The tsunami, which destroyed three quarters of the country’s coastline, killing 31,000 and displacing over 80,000 families, devastated many fishermen’s homes and took away their livelihoods as fishing canoes and boats were broken on the rocks. Fishing nets were ripped beyond repair and many were washed out to sea, where they continue to threaten marine life.

In the first phase of the project, the Buddhist Council of the Northwest plans to rebuild 40 houses that were completely destroyed and repair 15 homes that were badly damaged. The BCN was able to start the reconstruction project as soon as they had developed plans and contracted a builder because they are building on home sites already owned by the occupants.

But, as Roberts explained, many other non-profit organizations working on reconstruction projects are on stand-by because the Sri Lankan government has yet to provide land titles.

“It’s not clear what’s holding up the government in some of these areas,” Roberts said, noting that government corruption and patronage aren’t uncommon in the country.

According to Roberts, non-profit organizations face many other challenges in the reconstruction effort. Continuous shortages of cement and sand, in addition to the lack of skilled labor, are slowing down projects.

“There is not much of a supply chain to build homes and there are not enough masons and carpenters,” Roberts said. “You can’t take sand from the coast because you’re hurting the ecology, so now sand is being imported from India, and it is very expensive,” he added.
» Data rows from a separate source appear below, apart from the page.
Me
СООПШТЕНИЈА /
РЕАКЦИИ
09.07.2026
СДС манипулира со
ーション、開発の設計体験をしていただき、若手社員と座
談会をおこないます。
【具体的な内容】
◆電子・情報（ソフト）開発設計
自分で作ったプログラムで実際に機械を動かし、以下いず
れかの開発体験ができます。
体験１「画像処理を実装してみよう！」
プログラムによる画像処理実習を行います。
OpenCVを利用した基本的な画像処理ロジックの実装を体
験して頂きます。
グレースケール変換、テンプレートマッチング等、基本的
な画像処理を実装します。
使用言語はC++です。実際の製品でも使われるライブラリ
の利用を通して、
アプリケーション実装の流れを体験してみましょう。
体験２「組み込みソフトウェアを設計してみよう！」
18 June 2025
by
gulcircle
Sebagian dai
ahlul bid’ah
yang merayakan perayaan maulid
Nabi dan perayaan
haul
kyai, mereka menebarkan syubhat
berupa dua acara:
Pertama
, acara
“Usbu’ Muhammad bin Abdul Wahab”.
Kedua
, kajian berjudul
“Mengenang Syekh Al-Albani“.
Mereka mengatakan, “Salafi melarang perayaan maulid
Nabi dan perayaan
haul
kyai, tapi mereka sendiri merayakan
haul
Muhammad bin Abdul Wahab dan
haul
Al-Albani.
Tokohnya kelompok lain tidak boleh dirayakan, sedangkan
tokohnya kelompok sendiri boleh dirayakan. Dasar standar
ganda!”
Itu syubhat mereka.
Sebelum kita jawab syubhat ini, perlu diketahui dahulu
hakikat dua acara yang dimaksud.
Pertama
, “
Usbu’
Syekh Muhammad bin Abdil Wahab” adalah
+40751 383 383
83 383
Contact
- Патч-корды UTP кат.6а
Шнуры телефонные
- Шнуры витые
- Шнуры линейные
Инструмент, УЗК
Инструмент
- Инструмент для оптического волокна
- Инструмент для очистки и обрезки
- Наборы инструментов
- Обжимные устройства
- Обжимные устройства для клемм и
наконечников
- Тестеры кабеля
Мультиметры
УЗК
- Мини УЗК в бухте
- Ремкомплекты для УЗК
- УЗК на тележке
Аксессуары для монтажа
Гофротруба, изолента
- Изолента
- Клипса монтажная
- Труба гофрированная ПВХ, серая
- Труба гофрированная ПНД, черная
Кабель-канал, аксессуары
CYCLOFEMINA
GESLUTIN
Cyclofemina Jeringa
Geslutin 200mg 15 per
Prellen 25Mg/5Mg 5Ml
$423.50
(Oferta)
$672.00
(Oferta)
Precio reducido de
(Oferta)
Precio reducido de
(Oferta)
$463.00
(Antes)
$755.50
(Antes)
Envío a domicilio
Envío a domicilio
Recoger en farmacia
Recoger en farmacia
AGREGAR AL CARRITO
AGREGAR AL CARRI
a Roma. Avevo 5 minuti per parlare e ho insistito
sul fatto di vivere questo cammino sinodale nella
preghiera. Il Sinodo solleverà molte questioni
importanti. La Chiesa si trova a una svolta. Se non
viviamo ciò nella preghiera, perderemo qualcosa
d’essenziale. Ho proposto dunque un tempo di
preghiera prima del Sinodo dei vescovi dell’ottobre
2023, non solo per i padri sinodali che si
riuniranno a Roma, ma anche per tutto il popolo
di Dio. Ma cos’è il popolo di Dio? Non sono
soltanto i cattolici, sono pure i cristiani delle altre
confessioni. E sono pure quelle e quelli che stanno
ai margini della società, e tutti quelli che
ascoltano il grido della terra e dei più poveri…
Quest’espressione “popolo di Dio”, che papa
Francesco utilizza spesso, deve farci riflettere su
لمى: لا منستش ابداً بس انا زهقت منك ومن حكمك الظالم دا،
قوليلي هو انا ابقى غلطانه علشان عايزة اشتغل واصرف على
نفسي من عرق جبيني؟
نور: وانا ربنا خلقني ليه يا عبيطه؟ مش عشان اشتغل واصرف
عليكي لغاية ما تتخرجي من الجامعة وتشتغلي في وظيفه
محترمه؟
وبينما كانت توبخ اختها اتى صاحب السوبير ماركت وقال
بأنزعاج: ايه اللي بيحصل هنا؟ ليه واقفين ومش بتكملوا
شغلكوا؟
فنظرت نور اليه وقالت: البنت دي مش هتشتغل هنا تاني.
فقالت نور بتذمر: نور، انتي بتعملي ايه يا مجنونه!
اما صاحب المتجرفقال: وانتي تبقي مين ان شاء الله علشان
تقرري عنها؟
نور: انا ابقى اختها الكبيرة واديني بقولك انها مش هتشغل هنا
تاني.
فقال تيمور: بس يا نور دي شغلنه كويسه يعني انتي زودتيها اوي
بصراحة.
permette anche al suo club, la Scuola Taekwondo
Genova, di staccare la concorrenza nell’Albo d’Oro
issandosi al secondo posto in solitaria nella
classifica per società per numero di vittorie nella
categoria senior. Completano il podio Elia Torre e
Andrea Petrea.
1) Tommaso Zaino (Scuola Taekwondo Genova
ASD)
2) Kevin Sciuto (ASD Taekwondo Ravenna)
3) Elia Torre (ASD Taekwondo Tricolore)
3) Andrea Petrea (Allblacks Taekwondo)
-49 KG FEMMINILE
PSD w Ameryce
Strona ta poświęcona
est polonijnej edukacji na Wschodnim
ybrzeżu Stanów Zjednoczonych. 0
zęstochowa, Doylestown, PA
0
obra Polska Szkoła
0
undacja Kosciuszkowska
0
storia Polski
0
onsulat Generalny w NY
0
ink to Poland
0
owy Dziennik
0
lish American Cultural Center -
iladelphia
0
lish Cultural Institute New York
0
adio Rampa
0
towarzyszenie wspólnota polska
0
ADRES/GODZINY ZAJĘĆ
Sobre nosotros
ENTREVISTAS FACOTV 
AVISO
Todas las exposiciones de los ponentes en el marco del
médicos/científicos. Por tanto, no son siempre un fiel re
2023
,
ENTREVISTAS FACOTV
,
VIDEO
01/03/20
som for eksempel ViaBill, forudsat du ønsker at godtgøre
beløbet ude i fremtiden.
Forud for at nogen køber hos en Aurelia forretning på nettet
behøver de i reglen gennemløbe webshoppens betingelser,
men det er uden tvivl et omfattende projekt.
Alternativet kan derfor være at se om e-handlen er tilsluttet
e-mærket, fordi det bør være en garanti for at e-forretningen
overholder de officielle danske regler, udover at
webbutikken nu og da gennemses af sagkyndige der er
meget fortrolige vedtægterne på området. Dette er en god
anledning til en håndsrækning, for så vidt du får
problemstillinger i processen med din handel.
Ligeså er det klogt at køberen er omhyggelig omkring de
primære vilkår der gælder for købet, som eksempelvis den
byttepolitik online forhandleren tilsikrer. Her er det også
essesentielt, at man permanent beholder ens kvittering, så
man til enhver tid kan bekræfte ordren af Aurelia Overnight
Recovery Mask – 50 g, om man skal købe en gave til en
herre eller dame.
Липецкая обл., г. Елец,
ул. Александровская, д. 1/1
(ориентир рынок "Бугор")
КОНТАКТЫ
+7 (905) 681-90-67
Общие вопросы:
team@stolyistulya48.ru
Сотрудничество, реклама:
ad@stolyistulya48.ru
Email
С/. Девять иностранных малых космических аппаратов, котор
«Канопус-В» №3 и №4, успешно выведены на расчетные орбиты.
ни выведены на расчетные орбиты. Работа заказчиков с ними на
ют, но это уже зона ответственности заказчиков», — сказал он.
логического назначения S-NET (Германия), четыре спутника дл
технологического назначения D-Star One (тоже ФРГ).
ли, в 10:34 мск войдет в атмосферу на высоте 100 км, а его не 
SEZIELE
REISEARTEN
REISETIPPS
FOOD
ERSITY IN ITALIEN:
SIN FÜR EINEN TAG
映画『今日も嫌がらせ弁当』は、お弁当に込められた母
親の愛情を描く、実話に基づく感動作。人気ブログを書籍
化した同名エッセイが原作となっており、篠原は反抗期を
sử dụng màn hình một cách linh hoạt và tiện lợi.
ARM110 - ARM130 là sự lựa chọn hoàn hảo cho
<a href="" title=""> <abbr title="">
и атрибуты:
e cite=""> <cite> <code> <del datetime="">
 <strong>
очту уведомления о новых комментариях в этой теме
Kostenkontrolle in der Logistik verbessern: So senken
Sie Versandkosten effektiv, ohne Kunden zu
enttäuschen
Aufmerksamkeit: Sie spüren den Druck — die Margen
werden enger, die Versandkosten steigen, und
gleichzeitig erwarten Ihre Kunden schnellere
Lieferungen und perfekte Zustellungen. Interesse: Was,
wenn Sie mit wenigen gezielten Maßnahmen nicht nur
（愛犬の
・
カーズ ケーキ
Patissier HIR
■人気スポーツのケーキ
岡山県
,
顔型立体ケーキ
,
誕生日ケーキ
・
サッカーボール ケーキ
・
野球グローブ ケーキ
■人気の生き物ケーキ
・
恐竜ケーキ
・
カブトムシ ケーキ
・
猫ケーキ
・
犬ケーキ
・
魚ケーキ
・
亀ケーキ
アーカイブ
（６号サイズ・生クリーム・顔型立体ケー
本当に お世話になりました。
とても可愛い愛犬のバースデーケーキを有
Twenty-one-year-old Vincent Piha, sophomore communication studies major, was unaware of the many problems plaguing relief organizations.

“I thought all these organizations were pretty stable and their reconstruction plan was ready. They need physical labor rather than funds – people who are willing to help,” Piha said.

The heavy rains of the monsoon are also slowing the rebuilding pace.

“The monsoon season started and now it’s all mud,” Roberts said.

He pointed out that as reconstruction projects are put on hold, entire families who lost their homes are living in cramped tents or in fragile houses that were built during the first weeks following the disaster.

“You hear stories in the paper about organizations that are building up to 5,000 homes, but they are wooden houses, temporary transitional shelters made to last during the monsoon,” he explained.

As of Mar. 12, BCN had received over $28,000 dollars to build the first 40 homes, but a significant decline in the number of contributions has affected the reconstruction effort. Roberts explained that, in the days following the tsunami, donations poured in, but as the media coverage waned, organizations such as his are struggling to obtain the funds necessary for the rebuilding.

“At the time the whole world was captured by it, but as time goes on, it disappeared from TV and the papers. But I can’t emphasize how much work there is still to be done,” Roberts said.

On Apr. 10, a ceremony was held at Godagama in which 10 new homes were presented to the owners. Today, BCN is seeking aid for phase two of the Godagama project, which will add another 50 new homes at approximately the same cost.

Roberts, who will be returning to Sri Lanka in October, encouraged SU students to continue helping.

“Go there and help in any way. You don’t have to have special skills. There is so much you can do in so many ways,” he said. “People are still waiting. They are waiting for anybody who can offer them any kind of assistance.”